((

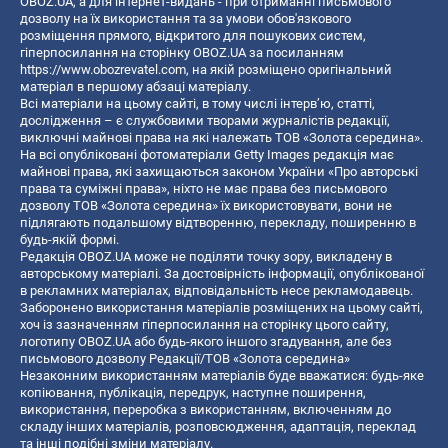
OBOZ.UA, а для інтернет-видань - при отриманні письмового
дозволу на їх використання та за умови обов'язкового
розміщення прямого, відкритого для пошукових систем,
гіперпосилання на сторінку OBOZ.UA за посиланням
https://www.obozrevatel.com
, на якій розміщено оригінальний
матеріал в першому абзаці матеріалу.
Всі матеріали на цьому сайті, в тому числі інтерв’ю, статті,
дослідження – є службовими творами журналістів редакції,
виключні майнові права на які належать ТОВ «Золота середина».
На всі опубліковані фотоматеріали Getty Images редакція має
майнові права, які захищаються законом України «Про авторські
права та суміжні права», ніхто не має права без письмового
дозволу ТОВ «Золота середина» їх використовувати, вони не
підлягають подальшому відтворенню, перекладу, поширенню в
будь-якій формі.
Редакція OBOZ.UA може не поділяти точку зору, викладену в
авторському матеріалі. За достовірність інформації, опублікованої
в рекламних матеріалах, відповідальність несе рекламодавець.
Заборонено використання матеріалів розміщених на цьому сайті,
хоч із зазначенням гіперпосилання на сторінку цього сайту,
логотипу OBOZ.UA або будь-якого іншого згадування, але без
письмового дозволу Редакції/ТОВ «Золота середина»
Незаконним використанням матеріалів буде вважатися: будь-яке
копiювання, публiкацiя, передрук, наступне поширення,
використання, переробка з використанням, включенням до
складу інших матеріалів, розповсюдження, адаптація, переклад
та інші подібні зміни матеріалу.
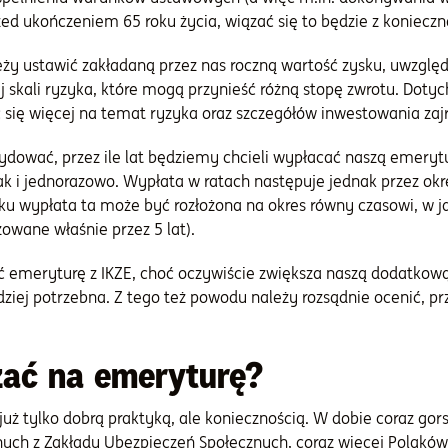
ed ukończeniem 65 roku życia, wiązać się to będzie z koniec
eży ustawić zakładaną przez nas roczną wartość zysku, uwzględ
j skali ryzyka, które mogą przynieść różną stopę zwrotu. Doty
 się więcej na temat ryzyka oraz szczegółów inwestowania zaj
ydować, przez ile lat będziemy chcieli wypłacać naszą emerytu
 i jednorazowo. Wypłata w ratach następuje jednak przez okres
u wypłata ta może być rozłożona na okres równy czasowi, w ja
zowane właśnie przez 5 lat).
ć emeryturę z IKZE, choć oczywiście zwiększa naszą dodatkow
j potrzebna. Z tego też powodu należy rozsądnie ocenić, prze
zać na emeryturę?
już tylko dobrą praktyką, ale koniecznością. W dobie coraz g
ych z Zakładu Ubezpieczeń Społecznych, coraz więcej Polakó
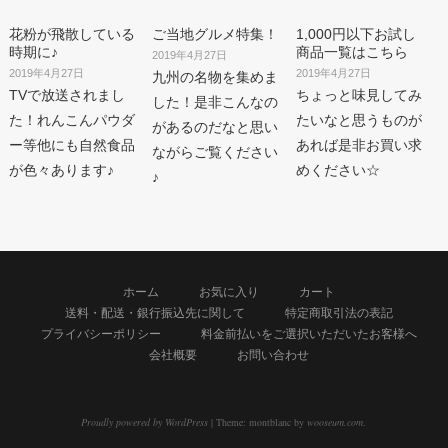
花粉が飛散している
ご当地グルメ特集！
1,000円以下お試し
時期に♪
商品一覧はこちら
2019年4月27日
2019年4月27日
2019年4月27日
九州の名物を集めま
TVで放送されまし
ちょっと味見してみ
した！是非こんなの
た！れんこんパウダ
たいなと思うものが
があるのだなと思い
ー等他にも自然食品
あれば是非お買い求
ながらご覧ください
が色々あります♪
めください☆
♪
ホーム
お気に入り
カート
送料・配送・銀行振込先に関して
特定商取引法の表記
プライバシーポリシー
料金前払いをご選択いただいたお客様へ
会社概要
お問い合わせ
Proudly powered by WordPress
|
Theme: montblanc by
wooseum.com
.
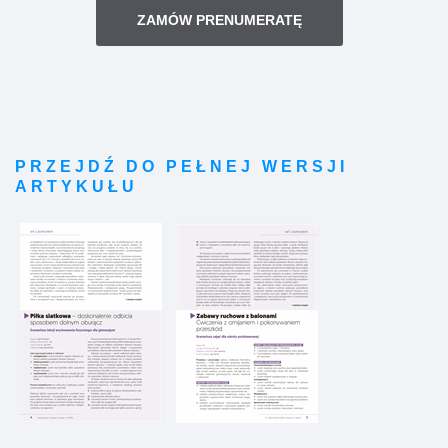
ZAMÓW PRENUMERATĘ
PRZEJDŹ DO PEŁNEJ WERSJI
ARTYKUŁU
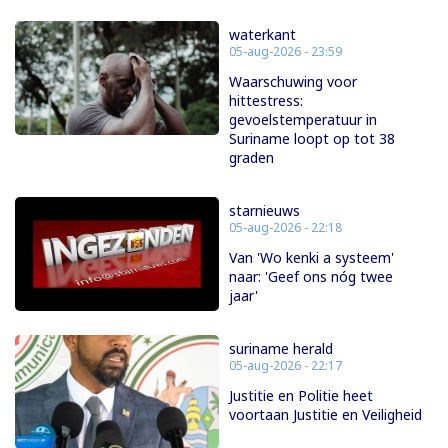
waterkant
05-aug-2026 - 23:59
Waarschuwing voor
hittestress:
gevoelstemperatuur in
Suriname loopt op tot 38
graden
starnieuws
05-aug-2026 - 22:18
Van 'Wo kenki a systeem'
naar: 'Geef ons nóg twee
jaar'
suriname herald
05-aug-2026 - 22:17
Justitie en Politie heet
voortaan Justitie en Veiligheid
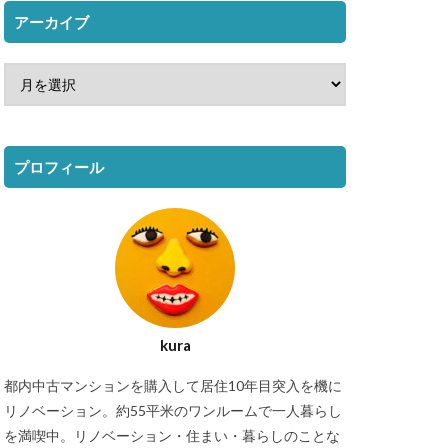
アーカイブ
プロフィール
kura
都内中古マンションを購入して居住10年目突入を機に
リノベーション。約55平米のワンルームで一人暮らし
を満喫中。リノベーション・住まい・暮らしのことな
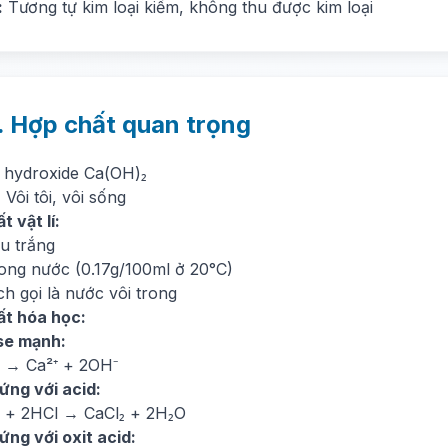
:
Tương tự kim loại kiềm, không thu được kim loại
. Hợp chất quan trọng
i hydroxide Ca(OH)₂
:
Vôi tôi, vôi sống
t vật lí:
u trắng
rong nước (0.17g/100ml ở 20°C)
h gọi là nước vôi trong
ất hóa học:
ase mạnh:
 → Ca²⁺ + 2OH⁻
ứng với acid:
 + 2HCl → CaCl₂ + 2H₂O
ứng với oxit acid:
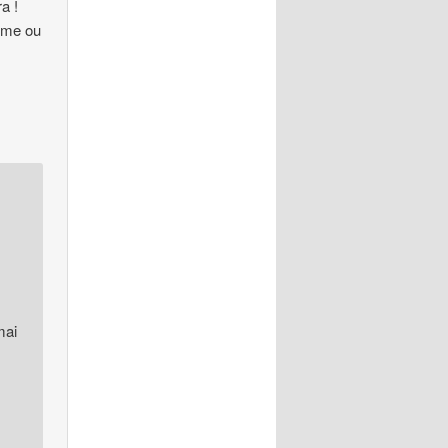
a !
orme ou
mai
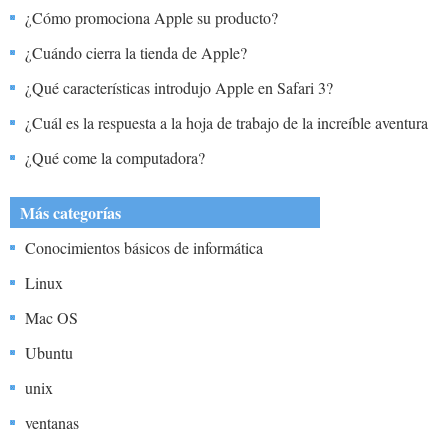
¿Cómo promociona Apple su producto?
¿Cuándo cierra la tienda de Apple?
¿Qué características introdujo Apple en Safari 3?
¿Cuál es la respuesta a la hoja de trabajo de la increíble aventura
de Annie Apple?
¿Qué come la computadora?
Más categorías
Conocimientos básicos de informática
Linux
Mac OS
Ubuntu
unix
ventanas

))

▶ [WHAT TO PRODUCE] Produce an exact copy of the records above, leaving out the pictures.

▶ [ANSWER SPACE]
OBOZ.UA, а для інтернет-видань - при отриманні письмового
дозволу на їх використання та за умови обов'язкового
розміщення прямого, відкритого для пошукових систем,
гіперпосилання на сторінку OBOZ.UA за посиланням
https://www.obozrevatel.com
, на якій розміщено оригінальний
матеріал в першому абзаці матеріалу.
Всі матеріали на цьому сайті, в тому числі інтерв’ю, статті,
дослідження – є службовими творами журналістів редакції,
виключні майнові права на які належать ТОВ «Золота середина».
На всі опубліковані фотоматеріали Getty Images редакція має
майнові права, які захищаються законом України «Про авторські
права та суміжні права», ніхто не має права без письмового
дозволу ТОВ «Золота середина» їх використовувати, вони не
підлягають подальшому відтворенню, перекладу, поширенню в
будь-якій формі.
Редакція OBOZ.UA може не поділяти точку зору, викладену в
авторському матеріалі. За достовірність інформації, опублікованої
в рекламних матеріалах, відповідальність несе рекламодавець.
Заборонено використання матеріалів розміщених на цьому сайті,
хоч із зазначенням гіперпосилання на сторінку цього сайту,
логотипу OBOZ.UA або будь-якого іншого згадування, але без
письмового дозволу Редакції/ТОВ «Золота середина»
Незаконним використанням матеріалів буде вважатися: будь-яке
копiювання, публiкацiя, передрук, наступне поширення,
використання, переробка з використанням, включенням до
складу інших матеріалів, розповсюдження, адаптація, переклад
та інші подібні зміни матеріалу.
ed ukończeniem 65 roku życia, wiązać się to będzie z koniec
eży ustawić zakładaną przez nas roczną wartość zysku, uwzględ
j skali ryzyka, które mogą przynieść różną stopę zwrotu. Doty
 się więcej na temat ryzyka oraz szczegółów inwestowania zaj
ydować, przez ile lat będziemy chcieli wypłacać naszą emerytu
 i jednorazowo. Wypłata w ratach następuje jednak przez okres
u wypłata ta może być rozłożona na okres równy czasowi, w ja
zowane właśnie przez 5 lat).
ć emeryturę z IKZE, choć oczywiście zwiększa naszą dodatkow
j potrzebna. Z tego też powodu należy rozsądnie ocenić, prze
zać na emeryturę?
już tylko dobrą praktyką, ale koniecznością. W dobie coraz g
ych z Zakładu Ubezpieczeń Społecznych, coraz więcej Polakó
花粉が飛散している
ご当地グルメ特集！
1,000円以下お試し
時期に♪
商品一覧はこちら
2019年4月27日
2019年4月27日
2019年4月27日
九州の名物を集めま
TVで放送されまし
ちょっと味見してみ
した！是非こんなの
た！れんこんパウダ
たいなと思うものが
があるのだなと思い
ー等他にも自然食品
あれば是非お買い求
ながらご覧ください
が色々あります♪
めください☆
♪
ホーム
お気に入り
カート
送料・配送・銀行振込先に関して
特定商取引法の表記
プライバシーポリシー
料金前払いをご選択いただいたお客様へ
会社概要
お問い合わせ
Proudly powered by WordPress
|
Theme: montblanc by
wooseum.com
.
ZAMÓW PRENUMERATĘ
PRZEJDŹ DO PEŁNEJ WERSJI
ARTYKUŁU
waterkant
05-aug-2026 - 23:59
Waarschuwing voor
hittestress:
gevoelstemperatuur in
Suriname loopt op tot 38
graden
starnieuws
05-aug-2026 - 22:18
Van 'Wo kenki a systeem'
naar: 'Geef ons nóg twee
jaar'
suriname herald
05-aug-2026 - 22:17
Justitie en Politie heet
voortaan Justitie en Veiligheid
アーカイブ
プロフィール
kura
都内中古マンションを購入して居住10年目突入を機に
リノベーション。約55平米のワンルームで一人暮らし
を満喫中。リノベーション・住まい・暮らしのことな
:
Tương tự kim loại kiềm, không thu được kim loại
. Hợp chất quan trọng
i hydroxide Ca(OH)₂
:
Vôi tôi, vôi sống
t vật lí:
u trắng
rong nước (0.17g/100ml ở 20°C)
h gọi là nước vôi trong
ất hóa học:
ase mạnh:
 → Ca²⁺ + 2OH⁻
ứng với acid:
 + 2HCl → CaCl₂ + 2H₂O
ứng với oxit acid:
a !
orme ou
mai
¿Cómo promociona Apple su producto?
¿Cuándo cierra la tienda de Apple?
¿Qué características introdujo Apple en Safari 3?
¿Cuál es la respuesta a la hoja de trabajo de la increíble aventura
de Annie Apple?
¿Qué come la computadora?
Más categorías
Conocimientos básicos de informática
Linux
Mac OS
Ubuntu
unix
ventanas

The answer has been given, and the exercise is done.